Ontario has unveiled a 25-year plan to stimulate the embattled northern economy, but it’s a strategy critics say comes too late and provides no real road map for a recovery.
“This is all about ensuring that we find ways to continue to develop the north in a way that is sustainable, that doesn’t compromise the environment and also in a way, for the first time, that gives a bigger stake in it to our Aboriginal communities, so that our First Nations in particular can see a bright and promising future,” Premier Dalton McGuinty said after a speech in Belleville, Ont.
The government unveiled the long-awaited growth plan for northern Ontario on Friday, aiming to prepare the economy for changes ahead by strengthening the mining industry and creating regional economic zones.
It calls for partnerships between various colleges, universities and businesses to support research and train northerners for careers in growing fields. The plan also seeks to improve health care for aboriginal communities, promote green technologies and create an inter-regional transportation network.
“The true strength of the north is its people, their resourcefulness and their entrepreneurial spirit,” said Michael Gravelle, minister of northern development, mines and forestry.
“We’re harnessing these qualities to develop a growth plan for northern Ontario that is built by northerners, for northerners.”
The plan comes a day after the province posted a record deficit of $24.7 billion amid a dramatic drop in revenues, and on the same week that the legislature approved changes to Ontario’s Mining Act.
The mining, forestry, tourism and agriculture industries in the north contribute more than $23 billion annually to Ontario’s economy.
The New Democrats have long blasted the government for lacking a plan in the north, and warned economic recovery in many northern Ontario towns was being hampered by the province’s unwillingness to unlock wood supplies and allow new companies to set up shop where major forestry players have shut down operations.
Former NDP leader Howard Hampton, who represents the northern riding of Kenora-Rainy River, said the plan does nothing to bring the forestry jobs that have been lost as a result of “disastrous” hydro and trade policies – and includes no new initiatives.

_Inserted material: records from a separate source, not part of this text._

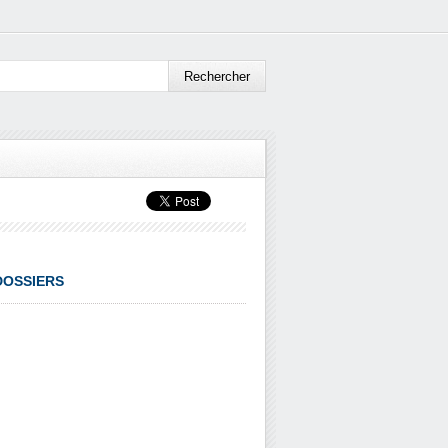
DOSSIERS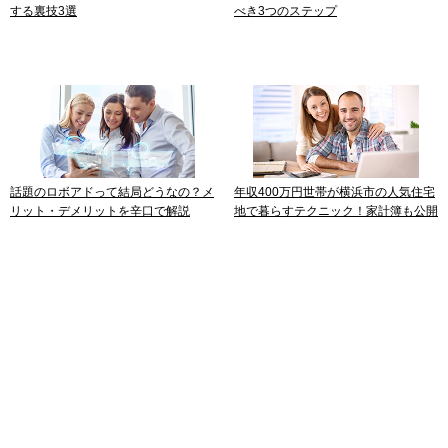
する裏技3選
べき3つのステップ
話題のロボアドって結局どうなの？メ
年収400万円世帯が横浜市の人気住宅
リット・デメリットを辛口で解説
地で暮らすテクニック！家計簿も公開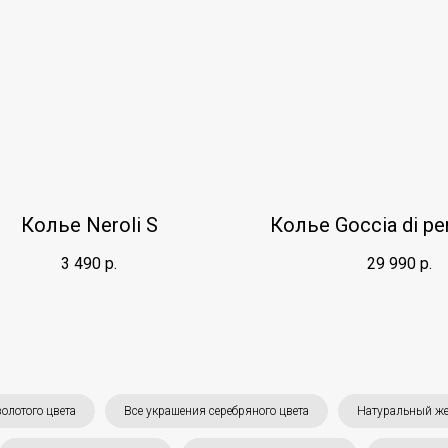
Колье Neroli S
Колье Goccia di pe
3 490
р.
29 990
р.
олотого цвета
Все украшения серебряного цвета
Натуральный ж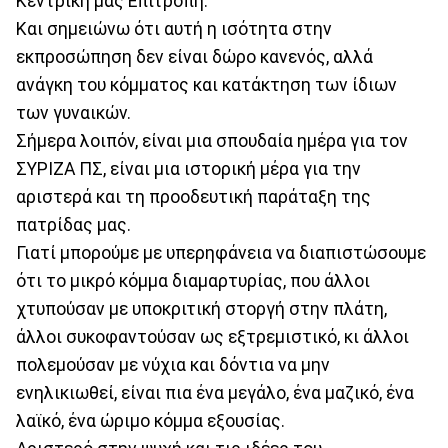
Κεντρική μας Επιτροπή.
Και σημειώνω ότι αυτή η ισότητα στην
εκπροσώπηση δεν είναι δώρο κανενός, αλλά
ανάγκη του κόμματος και κατάκτηση των ίδιων
των γυναικών.
Σήμερα λοιπόν, είναι μια σπουδαία ημέρα για τον
ΣΥΡΙΖΑ ΠΣ, είναι μια ιστορική μέρα για την
αριστερά και τη προοδευτική παράταξη της
πατρίδας μας.
Γιατί μπορούμε με υπερηφάνεια να διαπιστώσουμε
ότι το μικρό κόμμα διαμαρτυρίας, που άλλοι
χτυπούσαν με υποκριτική στοργή στην πλάτη,
άλλοι συκοφαντούσαν ως εξτρεμιστικό, κι άλλοι
πολεμούσαν με νύχια και δόντια να μην
ενηλικιωθεί, είναι πια ένα μεγάλο, ένα μαζικό, ένα
λαϊκό, ένα ώριμο κόμμα εξουσίας.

“It’s as if the McGuinty Liberals are operating with blinders on,” said Hampton.
“Northern Ontario has lost 40,000 direct and indirect forestry jobs because of this government’s policies. This plan does nothing to fix the harm that’s been done.”
Progressive Conservative Leader Tim Hudak said the plan was considerably behind schedule, adding that northern Ontario has one of the key areas of significant private-sector job loss.
“I certainly hope that Dalton McGuinty has a different approach than this tax-more, spend-more, regulate-more, outdated philosophy that’s chased jobs out of northern Ontario,” Hudak said.
The Nishnawbe Aski Nation community wasn’t consulted during the process of drafting the plan, said Grand Chief Stan Beardy, but he remains optimistic that programs could be developed to benefit all northern residents, including First Nations.
“Definitely, we’re very interested,” he said. “We’re very curious what will come down.”
It’s difficult for First Nations communities in the north to tap into government programs aimed at economic development because the reserves are often isolated and don’t always have the necessary infrastructure or so-called “shovel-ready” projects required to qualify.
The government will now begin a consultation process, with the final plan expected at a later date.